In EEOC v. New Indianapolis Hotels, LLC, No. 10-CV-1234 (S. D. Ind. Nov. 9, 2015), Judge William T. Lawrence of the U.S. District Court for the Southern District of Indiana granted the EEOC attorneys’ fees for the time it spent trying to enforce a consent decree against an employer.  This ruling is a cautionary tale for employers, both because it shows how far the EEOC is willing to go to enforce consent decrees and provides further support for the EEOC’s position that it can seek attorneys’ fees even though its attorneys do not bill a client.

Case Background

On November 30, 2010, the EEOC brought a Title VII action against New Indianapolis Hotels LLC (“New Indianapolis”).  On September 20, 2012, the EEOC and New Indianapolis settled the case pursuant to a consent decree.  The consent decree provided for a significant amount of injunctive relief.  On March 26, 2014, the EEOC filed  a motion for contempt, arguing that New Indianapolis violated five provisions of the consent decree, including: (1) workplace posting; (2) training of managers; (3) establishment of a new hiring procedure; (4) recordkeeping; and (5) reinstatement of alleged victims of discrimination

After almost a year of contempt proceedings, the Court found that New Indianapolis was in contempt because it had violated all five of the foregoing provisions.  The EEOC moved for attorneys’ fees for the time it spent litigating the motion for contempt.

The Court’s Ruling

The Court began by observing that federal judges have discretion to award attorneys’ fees in contempt actions.  Id. at 2.  It then pointed out that it would consider four factors in deciding whether to award attorneys’ fees, including: “(1) the harm from non-compliance; (2) the probable effectiveness of the sanction; (3) the financial resources of the contemnor and the burden the sanctions may impose; and (4) the offending party’s willfulness in disregarding the Court’s order.”  Id.

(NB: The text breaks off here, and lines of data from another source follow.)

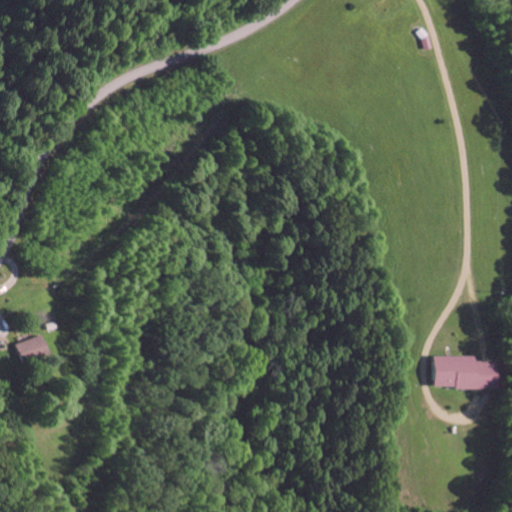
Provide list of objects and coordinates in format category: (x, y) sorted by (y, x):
road: (108, 88)
building: (25, 349)
building: (450, 373)
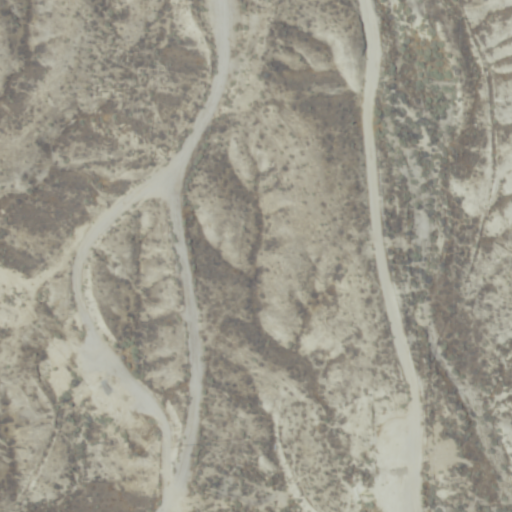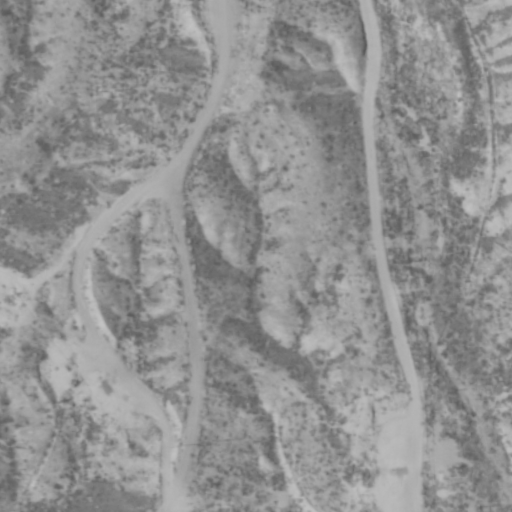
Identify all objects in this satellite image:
road: (139, 253)
road: (397, 255)
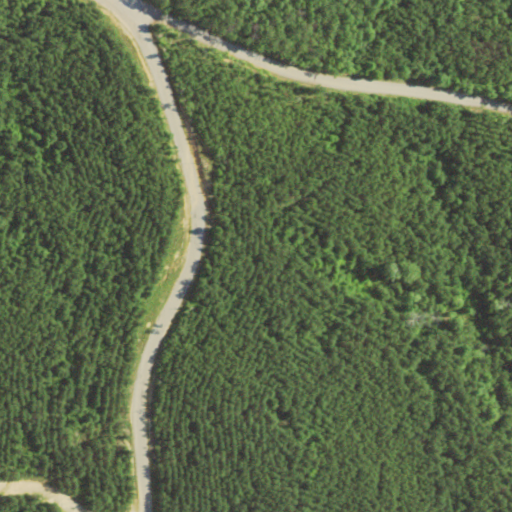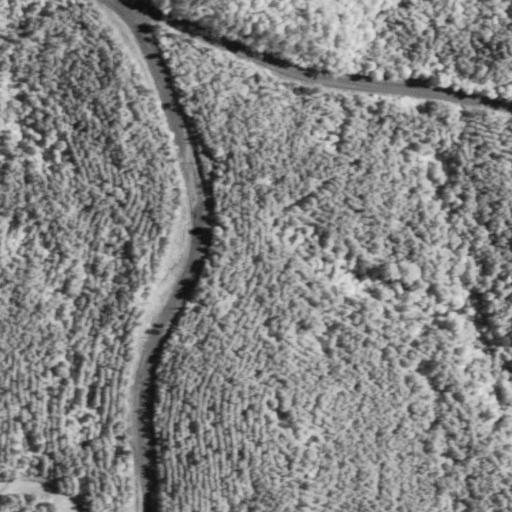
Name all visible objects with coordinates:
road: (315, 71)
road: (194, 261)
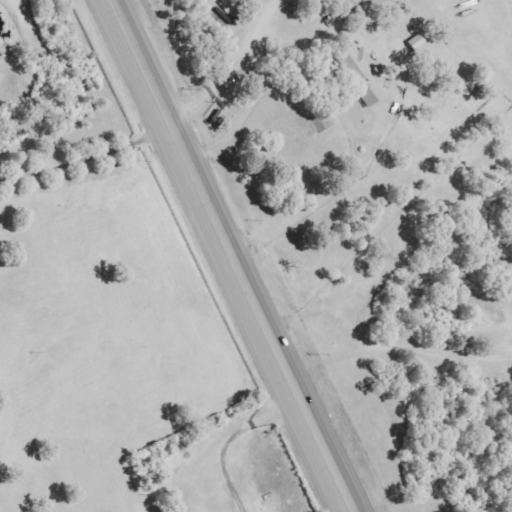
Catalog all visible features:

With respect to the first factor, the Court found that the violations of the consent decree “had a significant deleterious effect on individual class members.”  Id. at 3.  With respect to the second factor, the Court determined that an award of attorneys’ fees would be effective because it would “provide some remuneration for the time and expenses spent on the litigation.”  Id.  With respect to the third factor, the Court opined that New Indianapolis had failed to provide evidence that the imposition of attorneys’ fees would present a financial hardship.

The Court then addressed New Indianapolis’s argument that its violation was not willful as evidenced by the fact that it immediately complied with the consent decree after the magistrate judge recommended a finding of contempt.  Id. at 4.  The Court said this was “too little, too late,” and that New Indianapolis should have complied with the consent decree before the contempt motion was filed and before the magistrate judge issued his recommendation.  Id.  It thus concluded that an award of fees was appropriate.  Id.

The Court then determined whether the amount of fees requested by the EEOC was reasonable.  It found that the lodestar method – multiplying the hours spent by the EEOC on the contempt motion by a reasonable hourly rate – was the proper method of determining the EEOC’s fees.  Id.  It found that it could determine a reasonable hourly rate by looking to “prevailing market rates in the relevant community.”  Id.  It held that rates $325 and $275 per hour were reasonable for the EEOC’s attorneys, and that a rate of $100 per hour was reasonable for the EEOC’s paralegal.  Id. at 5.  As a result, the Court awarded the EEOC $50,515 in fees.  Id. at 9.

Implications For Employers

Employers involved in EEOC litigation should be wary of what injunctive terms they agree to in settling with the EEOC.  As this case demonstrates, the EEOC is willing to enforce the injunctive terms of consent decrees, so employers should be sure they are willing and able to satisfy the injunctive terms of any settlement with the EEOC before agreeing to them.  In addition, this case will provide further support for the EEOC’s position that, despite the fact its attorneys do not bill any client for their time, it should be entitled to attorneys’ fees in appropriate circumstances.